Noch einmal zum Abschluss: Pädagogisches Konzept heißt, anderes Lernen ermöglichen. Und das macht man in einer Gesamtschulorganisation. Nicht, dass die einen anders lernen und die anderen das wie vor hundert Jahren machen. Das ist die gemeinsame pädagogische Entwicklung.

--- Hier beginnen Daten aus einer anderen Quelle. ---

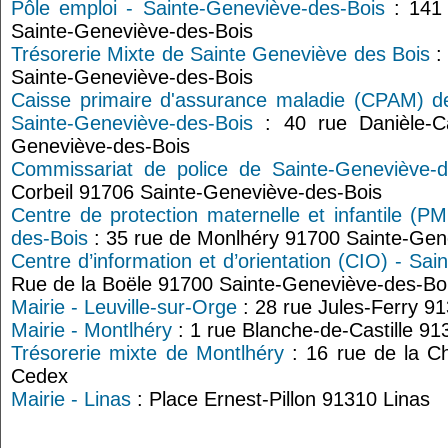
Pôle emploi - Sainte-Geneviève-des-Bois
: 141 
Sainte-Geneviève-des-Bois
Trésorerie Mixte de Sainte Geneviève des Bois
:
Sainte-Geneviève-des-Bois
Caisse primaire d'assurance maladie (CPAM) de
Sainte-Geneviève-des-Bois
: 40 rue Danièle-C
Geneviève-des-Bois
Commissariat de police de Sainte-Geneviève-d
Corbeil 91706 Sainte-Geneviève-des-Bois
Centre de protection maternelle et infantile (P
des-Bois
: 35 rue de Monlhéry 91700 Sainte-Gen
Centre d’information et d’orientation (CIO) - Sa
Rue de la Boële 91700 Sainte-Geneviève-des-Bo
Mairie - Leuville-sur-Orge
: 28 rue Jules-Ferry 91
Mairie - Montlhéry
: 1 rue Blanche-de-Castille 9
Trésorerie mixte de Montlhéry
: 16 rue de la C
Cedex
Mairie - Linas
: Place Ernest-Pillon 91310 Linas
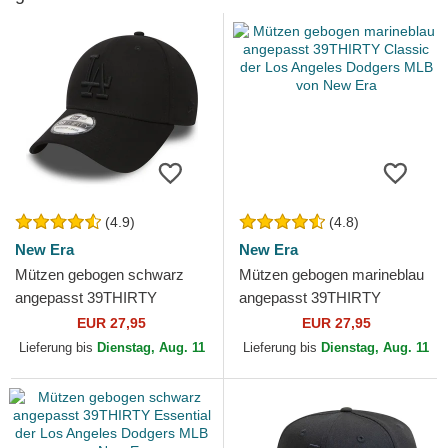
(4.9)
(4.8)
New Era
New Era
Mützen gebogen schwarz
Mützen gebogen marineblau
angepasst 39THIRTY
angepasst 39THIRTY
Essential der Los Angeles
Classic der Los Angeles
EUR 27,95
EUR 27,95
Dodgers MLB von New Era
Dodgers MLB von New Era
Lieferung bis
Dienstag, Aug. 11
Lieferung bis
Dienstag, Aug. 11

(Zurufe von Ralf Witzel [FDP] und Dr. Joachim Stamp [FDP])
– Ja, Sie lernen es, glaube ich, nicht. Wir haben noch ein paar Jahre Zeit. Dann können Sie auch an dieser Position noch arbeiten, Herr Stamp. Ich bin auch ganz frohgemut, dass Sie das dann irgendwann mitnehmen. – Danke für Ihre Aufmerksamkeit.